We find ourselves wrapped in the sweet molasses of nostalgia, with the high stakes of Death feeling close enough to graze your arm. This landscape will kill you, if you’re not careful. It’s easy to get distracted by our soundtrack with Pat Benetar, Tyler the Creator, Harry Styles, and Machine Gun Kelly– but just as you’re head bopping along, that’s when Matt Mitchell hits you.
“I see a streak of bird bloating with afternoon wind/ and call it gone before it ever wells/ into the teeth of a windshield.”
from “I Never Kept a Dollar Past Sunset”
Isn’t this dope? I say to my roommate as my fingers graze over the cover of this collection. Made to look like a vinyl, the Neon Hollywood Cowboy fails not to be a soundtrack fit for queering what we know as the cowboy, the body, the wild west as depicted in hollywood.

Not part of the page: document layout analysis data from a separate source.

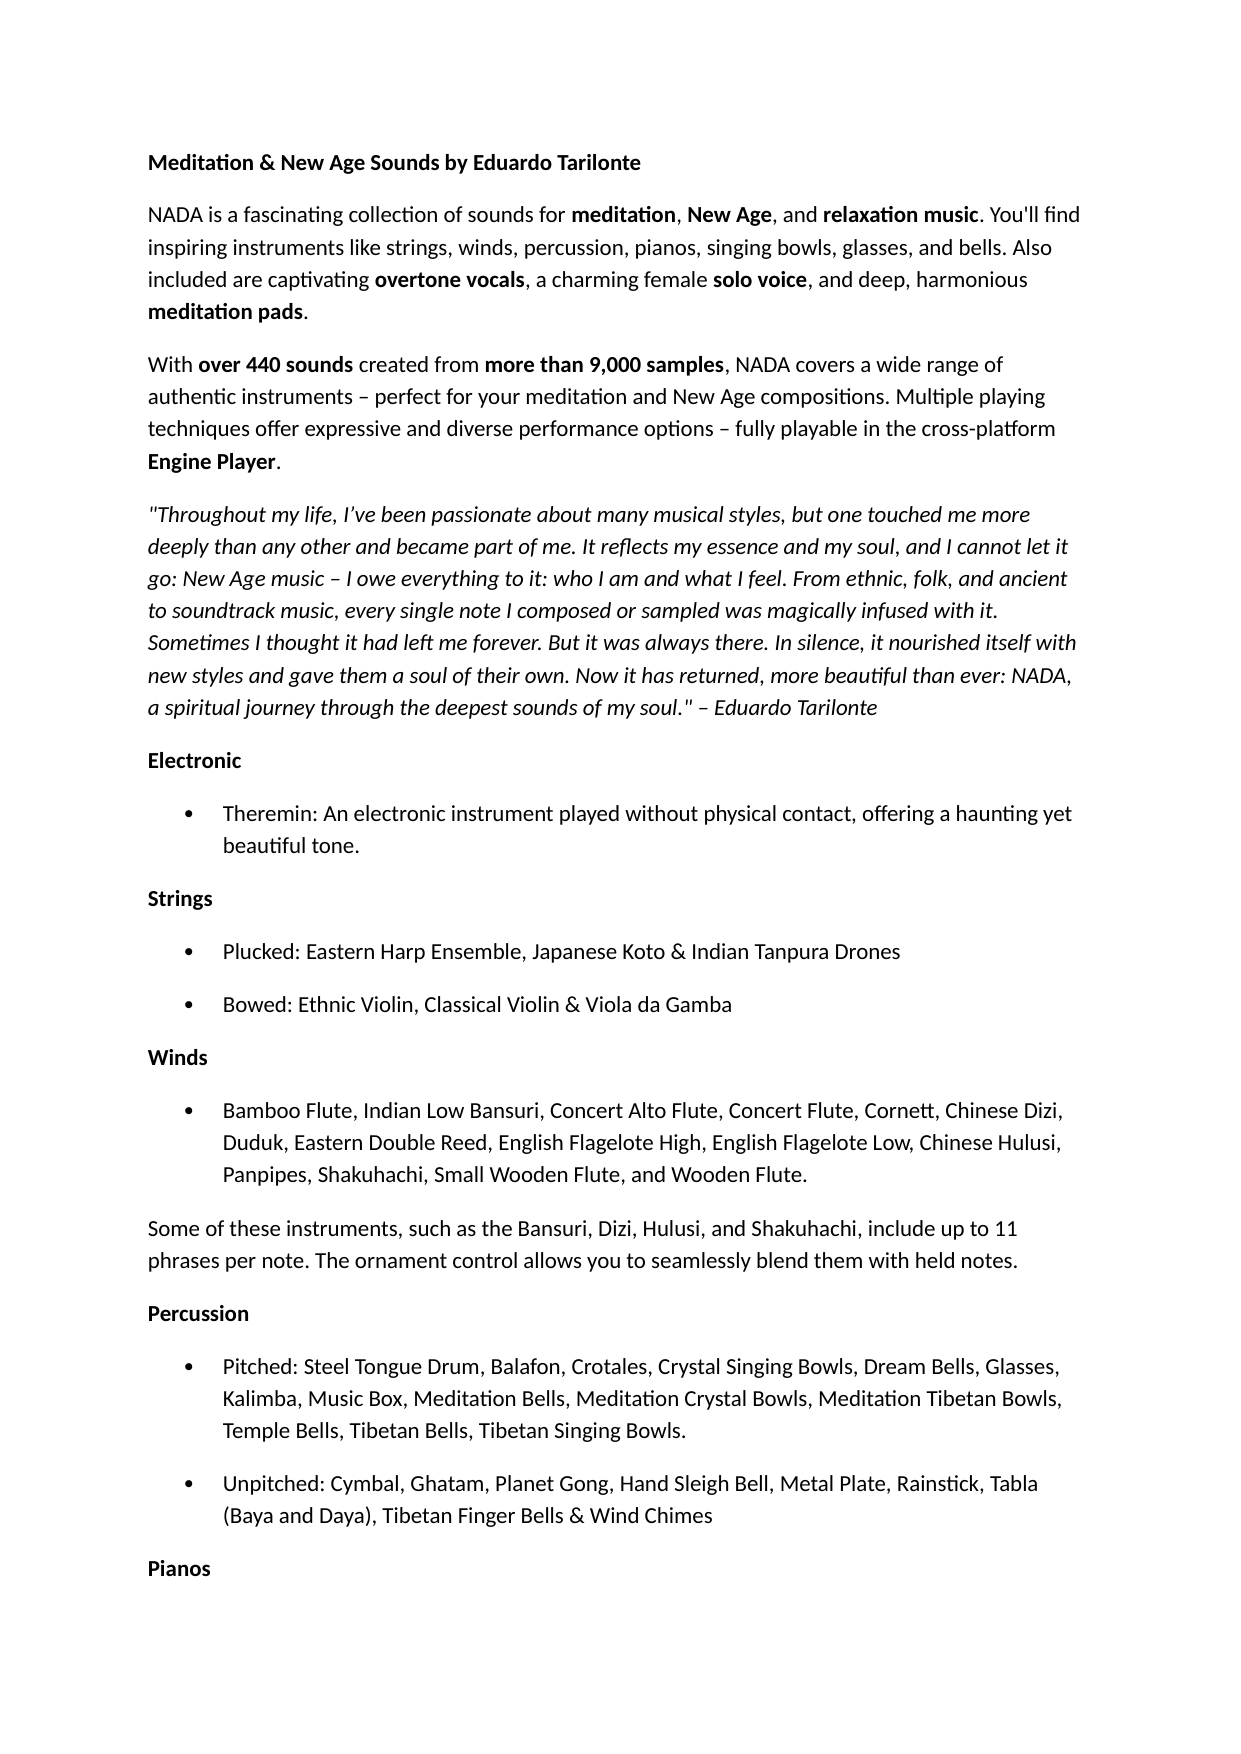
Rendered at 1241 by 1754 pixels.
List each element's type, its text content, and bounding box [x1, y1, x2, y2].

list Plucked: Eastern Harp Ensemble, Japanese Koto & Indian Tanpura Drones [185, 937, 1093, 965]
text Strings [148, 884, 1093, 912]
list Pitched: Steel Tongue Drum, Balafon, Crotales, Crystal Singing Bowls, Dream Bells, Glasses, Kalimba, Music Box, Meditation Bells, Meditation Crystal Bowls, Meditation Tibetan Bowls, Temple Bells, Tibetan Bells, Tibetan Singing Bowls. [185, 1352, 1093, 1444]
text Meditation & New Age Sounds by Eduardo Tarilonte [148, 148, 1093, 176]
text Electronic [148, 746, 1093, 774]
text NADA is a fascinating collection of sounds for meditation, New Age, and relaxation music. You'll find inspiring instruments like strings, winds, percussion, pianos, singing bowls, glasses, and bells. Also included are captivating overtone vocals, a charming female solo voice, and deep, harmonious meditation pads. [148, 201, 1093, 325]
list Unpitched: Cymbal, Ghatam, Planet Gong, Hand Sleigh Bell, Metal Plate, Rainstick, Tabla (Baya and Daya), Tibetan Finger Bells & Wind Chimes [185, 1469, 1093, 1529]
list Bamboo Flute, Indian Low Bansuri, Concert Alto Flute, Concert Flute, Cornett, Chinese Dizi, Duduk, Eastern Double Reed, English Flagelote High, English Flagelote Low, Chinese Hulusi, Panpipes, Shakuhachi, Small Wooden Flute, and Wooden Flute. [185, 1096, 1093, 1189]
text Some of these instruments, such as the Bansuri, Dizi, Hulusi, and Shakuhachi, include up to 11 phrases per note. The ornament control allows you to seamlessly blend them with held notes. [148, 1214, 1093, 1274]
text With over 440 sounds created from more than 9,000 samples, NADA covers a wide range of authentic instruments – perfect for your meditation and New Age compositions. Multiple playing techniques offer expressive and diverse performance options – fully playable in the cross-platform Engine Player. [148, 350, 1093, 475]
list Bowed: Ethnic Violin, Classical Violin & Viola da Gamba [185, 990, 1093, 1018]
text Percussion [148, 1299, 1093, 1327]
text Pianos [148, 1554, 1093, 1582]
list Theremin: An electronic instrument played without physical contact, offering a haunting yet beautiful tone. [185, 799, 1093, 859]
text Winds [148, 1043, 1093, 1071]
text "Throughout my life, I’ve been passionate about many musical styles, but one touched me more deeply than any other and became part of me. It reflects my essence and my soul, and I cannot let it go: New Age music – I owe everything to it: who I am and what I feel. From ethnic, folk, and ancient to soundtrack music, every single note I composed or sampled was magically infused with it. Sometimes I thought it had left me forever. But it was always there. In silence, it nourished itself with new styles and gave them a soul of their own. Now it has returned, more beautiful than ever: NADA, a spiritual journey through the deepest sounds of my soul." – Eduardo Tarilonte [148, 500, 1093, 721]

When I think cowboy I think gritted teeth, hand on the gun in your holster. I think fighting for your life. The Neon Hollywood Cowboy does the work of giving us a luminous experience of what is falling apart. The body as weapon, the body as rust.

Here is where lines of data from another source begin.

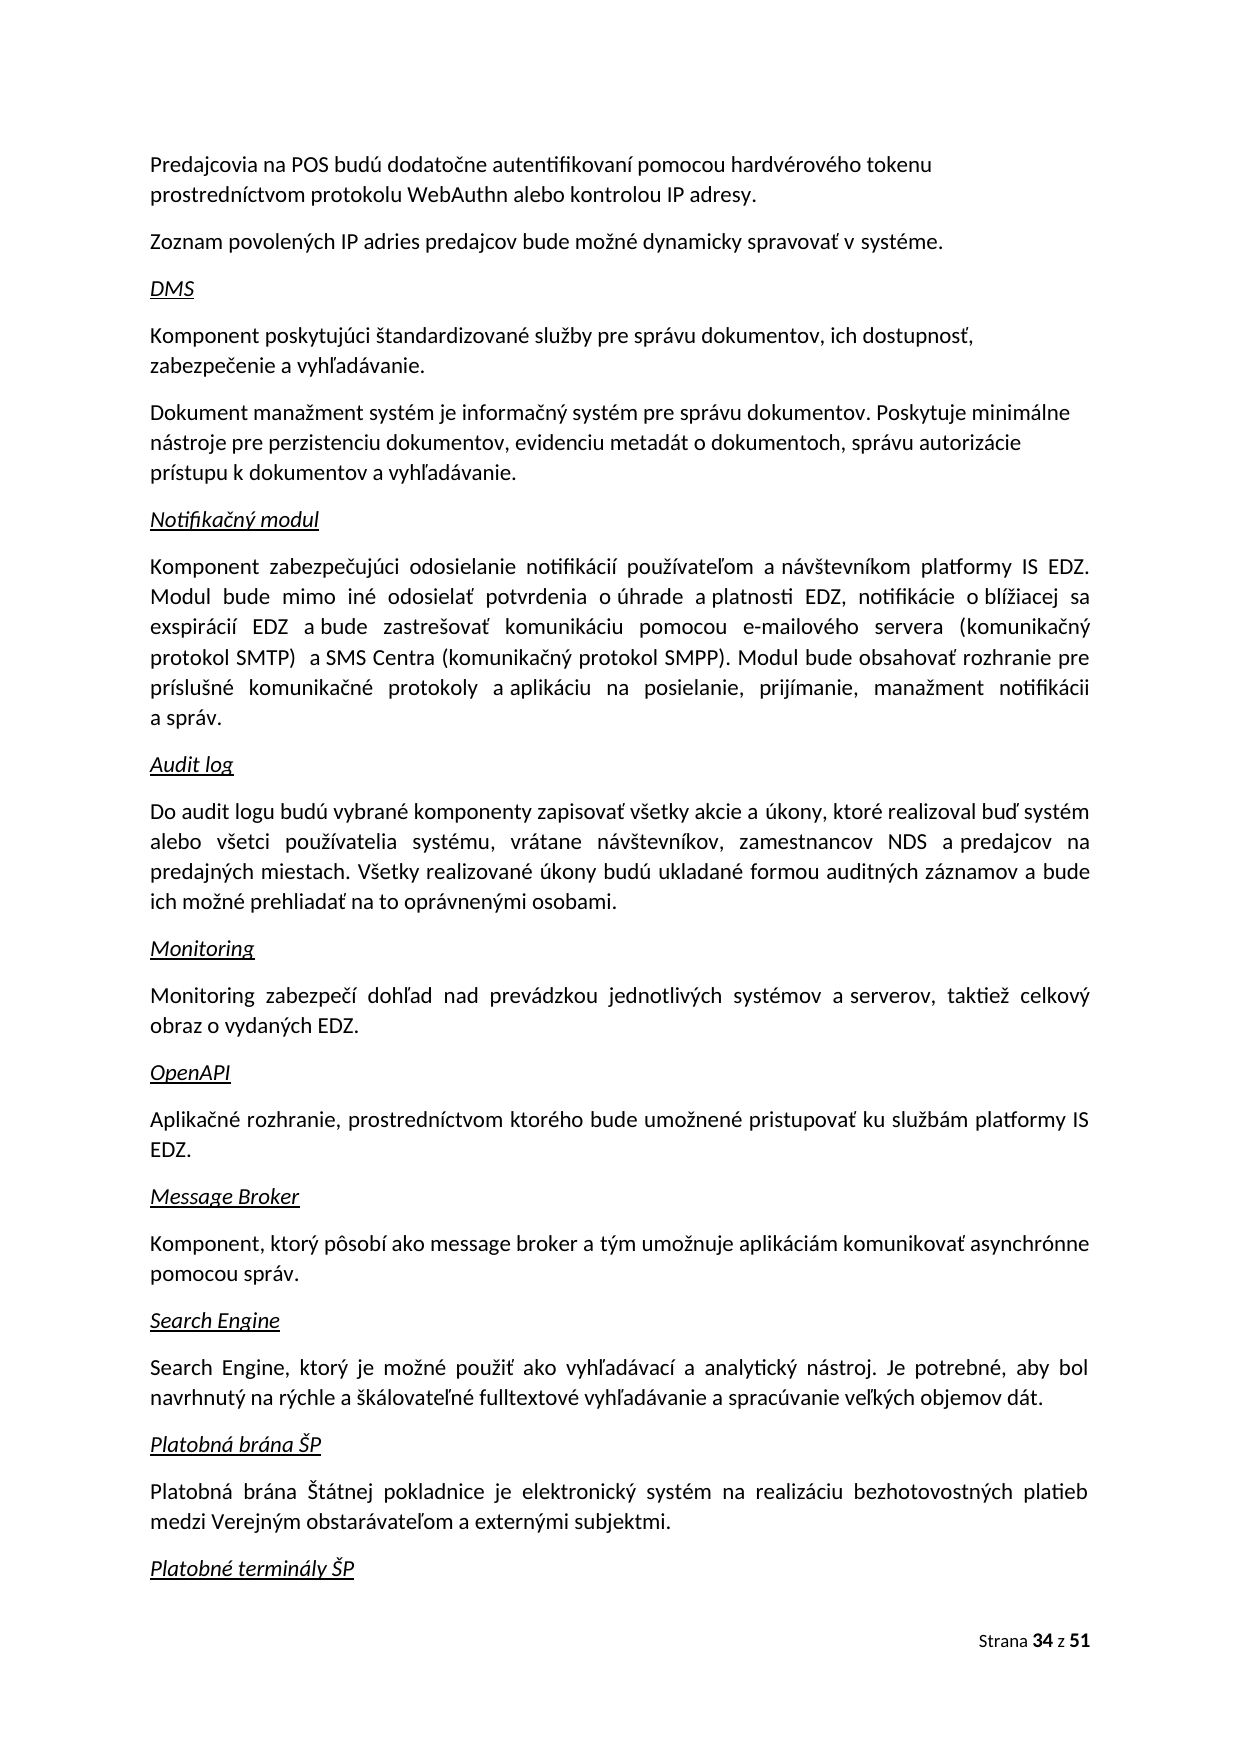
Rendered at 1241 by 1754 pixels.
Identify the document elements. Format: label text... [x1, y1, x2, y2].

text Message Broker [150, 1182, 1090, 1210]
text Search Engine, ktorý je možné použiť ako vyhľadávací a analytický nástroj. Je potrebné, aby bol navrhnutý na rýchle a škálovateľné fulltextové vyhľadávanie a spracúvanie veľkých objemov dát. [150, 1353, 1090, 1411]
text Monitoring zabezpečí dohľad nad prevádzkou jednotlivých systémov a serverov, taktiež celkový obraz o vydaných EDZ. [150, 981, 1090, 1039]
text Komponent zabezpečujúci odosielanie notifikácií používateľom a návštevníkom platformy IS EDZ. Modul bude mimo iné odosielať potvrdenia o úhrade a platnosti EDZ, notifikácie o blížiacej sa exspirácií EDZ a bude zastrešovať komunikáciu pomocou e-mailového servera (komunikačný protokol SMTP) a SMS Centra (komunikačný protokol SMPP). Modul bude obsahovať rozhranie pre príslušné komunikačné protokoly a aplikáciu na posielanie, prijímanie, manažment notifikácii a správ. [150, 552, 1090, 731]
text Do audit logu budú vybrané komponenty zapisovať všetky akcie a úkony, ktoré realizoval buď systém alebo všetci používatelia systému, vrátane návštevníkov, zamestnancov NDS a predajcov na predajných miestach. Všetky realizované úkony budú ukladané formou auditných záznamov a bude ich možné prehliadať na to oprávnenými osobami. [150, 797, 1090, 916]
text Monitoring [150, 934, 1090, 962]
text Komponent, ktorý pôsobí ako message broker a tým umožnuje aplikáciám komunikovať asynchrónne pomocou správ. [150, 1229, 1090, 1287]
text Audit log [150, 750, 1090, 778]
text Dokument manažment systém je informačný systém pre správu dokumentov. Poskytuje minimálne nástroje pre perzistenciu dokumentov, evidenciu metadát o dokumentoch, správu autorizácie prístupu k dokumentov a vyhľadávanie. [150, 398, 1090, 486]
text Predajcovia na POS budú dodatočne autentifikovaní pomocou hardvérového tokenu prostredníctvom protokolu WebAuthn alebo kontrolou IP adresy. [150, 150, 1090, 208]
text DMS [150, 274, 1090, 302]
text OpenAPI [150, 1058, 1090, 1086]
text Zoznam povolených IP adries predajcov bude možné dynamicky spravovať v systéme. [150, 227, 1090, 255]
text Search Engine [150, 1306, 1090, 1334]
text Platobná brána ŠP [150, 1430, 1090, 1458]
text Aplikačné rozhranie, prostredníctvom ktorého bude umožnené pristupovať ku službám platformy IS EDZ. [150, 1105, 1090, 1163]
text Platobné terminály ŠP [150, 1554, 1090, 1582]
text Platobná brána Štátnej pokladnice je elektronický systém na realizáciu bezhotovostných platieb medzi Verejným obstarávateľom a externými subjektmi. [150, 1477, 1090, 1535]
text Notifikačný modul [150, 505, 1090, 533]
text Komponent poskytujúci štandardizované služby pre správu dokumentov, ich dostupnosť, zabezpečenie a vyhľadávanie. [150, 321, 1090, 379]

“There are five vital organs in the average human / body there are six in mine, if you count the tepid faucet of slow-glow lantern light queering / through my bellybutton”
from “Ars Poetica”
In “Etymology of Rust”, one of my favorites of this collection, ths speaker moves us through a new definition of “red oxide of iron”. We begin with the image of a real chemical reaction of fading or dissipation of some kind. The speaker brings the “rust” of their body into play. As a reader, you can smell the hospital air from itching the jelly around scars to make it stop to autonomy of a belly sour with convenience store nectarines to rubber cities in rubber states in rubber countries outside hospital windows to insulin syringes / caught in subcutaneous fat. These images of rubber, jelly, syringes– all things that feel fake and manufactured, met with the fading reality of rust, creates a heart-wrenching duality that encompasses the collection. almost as if everything real is fading, and everything fake has an ever presence in the world of the poem.
“i have abandoned myself / all over the world, / but tonight, i will find a home / for the flowers between/ my chipped teeth”
from “My Body, As a George Michael Music Video”
Cowboys are not just macho guys with guns, in fact, nothing is more rugged than the queer intersex neon cowboy that is our speaker. The dichotomy the reader experiences is unmatched. While we experience the reality of a fragile body, this collection also brings a summer sky full of fireflies worth of light.
“My grandmother’s moth was a firefly jar, and sunlight crawled / through the cracks of her smile”
From “Earl Sweatshirt Asks Me If I Will Shovel Broken Bones Into My Mouth After My Grandmother Says The Cardinal On Her TV Set Is Her Dead Husband”
Matt Mitchell’s the Neon Hollywood Cowboy builds us a new cowboy: adding sparkles to the wild west dust, rainbows to the spurs, and the kind of bravery earned from a lifetime full of standoffs with mortality. I tell you what, if I run into this cowboy in the desert, I’ll equally want to run for my life, and buy them a drink.